The system for adjudicating asylum and refugee protection claims needs to be reformed. An increase in violence has forced hundreds of thousands of Central American families and unaccompanied children to flee to neighboring countries, including the United States. But the Department of Justice still has only 300 judges nationwide to decide whether migrants deserve protected status, after an increase of 65 in the past two years. A Central American parent and child who show up at the border and ask U.S. agents for protection will be added to a judge’s ballooning docket, their case likely in limbo until 2019 or later. Access to legal counsel is a key factor in successful asylum claims. According to Syracuse University’s Transactional Records Access Clearinghouse (TRAC), families with access to immigration lawyers have a “more than fourteen-fold” greater chance of receiving asylum status than those who did not have lawyers.

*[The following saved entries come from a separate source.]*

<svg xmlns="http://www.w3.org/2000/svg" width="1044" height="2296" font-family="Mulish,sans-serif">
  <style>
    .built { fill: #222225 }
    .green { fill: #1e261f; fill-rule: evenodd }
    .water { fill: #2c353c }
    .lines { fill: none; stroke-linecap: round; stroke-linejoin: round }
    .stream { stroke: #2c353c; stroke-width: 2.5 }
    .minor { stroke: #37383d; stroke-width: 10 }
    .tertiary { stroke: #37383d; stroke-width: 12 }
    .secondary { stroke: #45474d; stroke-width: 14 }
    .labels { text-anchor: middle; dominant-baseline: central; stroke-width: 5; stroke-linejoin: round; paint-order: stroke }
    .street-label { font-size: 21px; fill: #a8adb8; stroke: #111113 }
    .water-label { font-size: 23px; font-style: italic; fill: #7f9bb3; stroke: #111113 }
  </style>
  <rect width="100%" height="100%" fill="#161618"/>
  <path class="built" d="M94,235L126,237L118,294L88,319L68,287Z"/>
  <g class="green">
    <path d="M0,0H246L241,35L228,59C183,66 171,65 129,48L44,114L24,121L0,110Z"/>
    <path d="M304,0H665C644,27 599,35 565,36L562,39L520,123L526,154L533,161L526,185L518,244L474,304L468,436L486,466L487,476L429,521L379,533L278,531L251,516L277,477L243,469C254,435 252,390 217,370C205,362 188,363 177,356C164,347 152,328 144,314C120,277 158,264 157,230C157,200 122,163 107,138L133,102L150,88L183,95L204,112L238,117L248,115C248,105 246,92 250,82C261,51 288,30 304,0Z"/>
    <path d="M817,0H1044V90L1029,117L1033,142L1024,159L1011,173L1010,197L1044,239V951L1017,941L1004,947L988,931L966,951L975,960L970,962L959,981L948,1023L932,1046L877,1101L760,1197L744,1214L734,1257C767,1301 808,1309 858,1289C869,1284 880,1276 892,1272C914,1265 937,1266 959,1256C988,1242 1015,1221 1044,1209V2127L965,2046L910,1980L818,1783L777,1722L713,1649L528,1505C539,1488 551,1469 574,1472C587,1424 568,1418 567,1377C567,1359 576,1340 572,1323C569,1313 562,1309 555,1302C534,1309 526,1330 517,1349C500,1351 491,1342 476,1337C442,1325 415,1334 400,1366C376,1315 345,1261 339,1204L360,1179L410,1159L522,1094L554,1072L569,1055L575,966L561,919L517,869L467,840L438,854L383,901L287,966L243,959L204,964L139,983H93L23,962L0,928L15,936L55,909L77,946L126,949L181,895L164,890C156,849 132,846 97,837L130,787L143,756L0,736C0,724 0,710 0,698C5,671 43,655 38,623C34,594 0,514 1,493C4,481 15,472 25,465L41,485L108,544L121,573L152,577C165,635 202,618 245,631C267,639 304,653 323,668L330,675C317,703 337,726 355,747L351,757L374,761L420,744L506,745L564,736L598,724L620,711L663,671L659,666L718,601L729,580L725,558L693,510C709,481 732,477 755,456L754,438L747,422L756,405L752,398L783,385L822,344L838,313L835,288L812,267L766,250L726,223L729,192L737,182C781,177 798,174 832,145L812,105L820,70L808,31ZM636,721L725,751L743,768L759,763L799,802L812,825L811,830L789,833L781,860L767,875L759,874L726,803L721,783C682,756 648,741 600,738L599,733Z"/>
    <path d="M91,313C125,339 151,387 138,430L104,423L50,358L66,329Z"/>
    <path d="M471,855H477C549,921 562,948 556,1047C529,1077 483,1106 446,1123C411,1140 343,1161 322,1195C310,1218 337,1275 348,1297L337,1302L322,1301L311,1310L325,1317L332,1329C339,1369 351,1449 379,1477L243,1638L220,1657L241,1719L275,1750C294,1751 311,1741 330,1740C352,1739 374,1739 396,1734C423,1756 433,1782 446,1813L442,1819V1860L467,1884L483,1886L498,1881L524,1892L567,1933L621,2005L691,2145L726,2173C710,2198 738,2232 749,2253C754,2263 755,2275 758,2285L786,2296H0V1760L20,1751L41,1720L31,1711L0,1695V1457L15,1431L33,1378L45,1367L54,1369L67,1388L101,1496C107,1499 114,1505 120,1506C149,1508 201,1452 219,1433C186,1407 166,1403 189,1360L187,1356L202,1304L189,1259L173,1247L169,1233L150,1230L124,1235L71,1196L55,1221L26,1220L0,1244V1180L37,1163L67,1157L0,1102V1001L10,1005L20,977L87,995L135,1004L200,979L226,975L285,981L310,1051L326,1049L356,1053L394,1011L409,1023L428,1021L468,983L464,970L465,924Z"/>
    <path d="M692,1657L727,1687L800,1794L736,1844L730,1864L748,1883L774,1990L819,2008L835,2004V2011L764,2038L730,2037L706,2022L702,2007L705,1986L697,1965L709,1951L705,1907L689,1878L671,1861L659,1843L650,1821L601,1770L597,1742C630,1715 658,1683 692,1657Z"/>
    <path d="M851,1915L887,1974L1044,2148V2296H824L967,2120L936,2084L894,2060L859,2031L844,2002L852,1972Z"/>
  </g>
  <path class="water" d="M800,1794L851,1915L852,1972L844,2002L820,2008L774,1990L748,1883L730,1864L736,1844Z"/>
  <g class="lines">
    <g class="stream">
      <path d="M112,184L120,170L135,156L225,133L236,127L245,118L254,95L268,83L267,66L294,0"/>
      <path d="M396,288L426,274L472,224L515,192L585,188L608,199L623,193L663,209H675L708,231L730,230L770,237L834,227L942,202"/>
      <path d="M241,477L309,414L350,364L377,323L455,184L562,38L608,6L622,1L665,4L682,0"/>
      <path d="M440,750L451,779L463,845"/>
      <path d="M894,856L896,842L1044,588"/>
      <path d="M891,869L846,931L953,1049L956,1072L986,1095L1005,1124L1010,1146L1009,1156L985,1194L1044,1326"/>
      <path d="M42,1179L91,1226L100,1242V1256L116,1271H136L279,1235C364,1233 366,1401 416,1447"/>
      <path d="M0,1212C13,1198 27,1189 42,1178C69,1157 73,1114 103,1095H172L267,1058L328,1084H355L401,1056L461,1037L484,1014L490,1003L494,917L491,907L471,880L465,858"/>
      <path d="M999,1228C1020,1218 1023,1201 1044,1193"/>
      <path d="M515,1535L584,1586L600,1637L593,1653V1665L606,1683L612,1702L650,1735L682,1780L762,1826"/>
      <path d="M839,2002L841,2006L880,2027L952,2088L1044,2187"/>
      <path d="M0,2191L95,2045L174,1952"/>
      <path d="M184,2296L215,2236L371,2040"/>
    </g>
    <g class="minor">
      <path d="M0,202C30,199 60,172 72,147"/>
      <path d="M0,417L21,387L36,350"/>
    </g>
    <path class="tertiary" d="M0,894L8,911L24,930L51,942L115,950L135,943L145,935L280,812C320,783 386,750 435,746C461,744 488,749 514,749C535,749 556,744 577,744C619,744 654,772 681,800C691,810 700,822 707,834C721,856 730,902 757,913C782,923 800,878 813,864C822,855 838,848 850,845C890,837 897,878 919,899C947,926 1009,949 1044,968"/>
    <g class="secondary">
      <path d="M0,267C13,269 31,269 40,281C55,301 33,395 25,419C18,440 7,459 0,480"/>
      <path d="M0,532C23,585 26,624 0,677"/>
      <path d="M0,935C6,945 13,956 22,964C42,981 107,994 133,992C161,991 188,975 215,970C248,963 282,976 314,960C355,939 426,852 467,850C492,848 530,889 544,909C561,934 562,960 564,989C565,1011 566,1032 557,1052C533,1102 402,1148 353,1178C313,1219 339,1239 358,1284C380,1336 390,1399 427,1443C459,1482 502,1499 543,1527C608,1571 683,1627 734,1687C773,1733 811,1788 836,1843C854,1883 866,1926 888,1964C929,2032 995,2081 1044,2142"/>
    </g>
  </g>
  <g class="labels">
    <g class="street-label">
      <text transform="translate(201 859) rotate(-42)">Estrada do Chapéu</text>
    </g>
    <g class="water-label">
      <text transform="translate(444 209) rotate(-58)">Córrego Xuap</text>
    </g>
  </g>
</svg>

Border Patrol’s ability to cover remote areas, meanwhile, remains inadequate. Drones, radar-equipped aerostats, tower-mounted cameras, and other technology have given unprecedented visibility over what is crossing. Sometimes this includes drug smugglers but often this includes migrants in distress, wandering lost in scorching desert heat. But much of what gets detected is in areas so remote that a Border Patrol agent could spend most of his or her shift simply driving to the site where a gadget recorded an incident. Instead of adding more Border Patrol agents nationwide, the agency will need to redeploy its personnel more flexibly, whether spending days at a time in rustic “forward operating posts” or relocating temporarily from the majority of “quieter” sectors to the minority of busier ones.
The U.S. government, meanwhile, should do more to overcome a key obstacle: corrupt links between organized crime and government in many Mexican localities. These local linkages enabled atrocities like the 2010 murder of 72 mostly Central American migrants near the U.S. border, and the notorious 2014 disappearance of 43 students in Iguala, Guerrero who were last seen in police custody. U.S. agencies must prioritize supporting brave reformers inside and outside Mexico’s government.
The changes we propose here may sound like tweaks—and they are, as they will cost a fraction of President Trump’s proposals. But tweaks are all that are needed right now: despite what we often hear, there is no security emergency at the U.S.-Mexico border. (The flow of Central Americans fleeing violence is a humanitarian emergency, but not a security threat.) Challenges remain, and require maintenance of a strong border. But grandiose, expensive proposals that antagonize our neighbor and endanger people seeking refuge are simply unnecessary.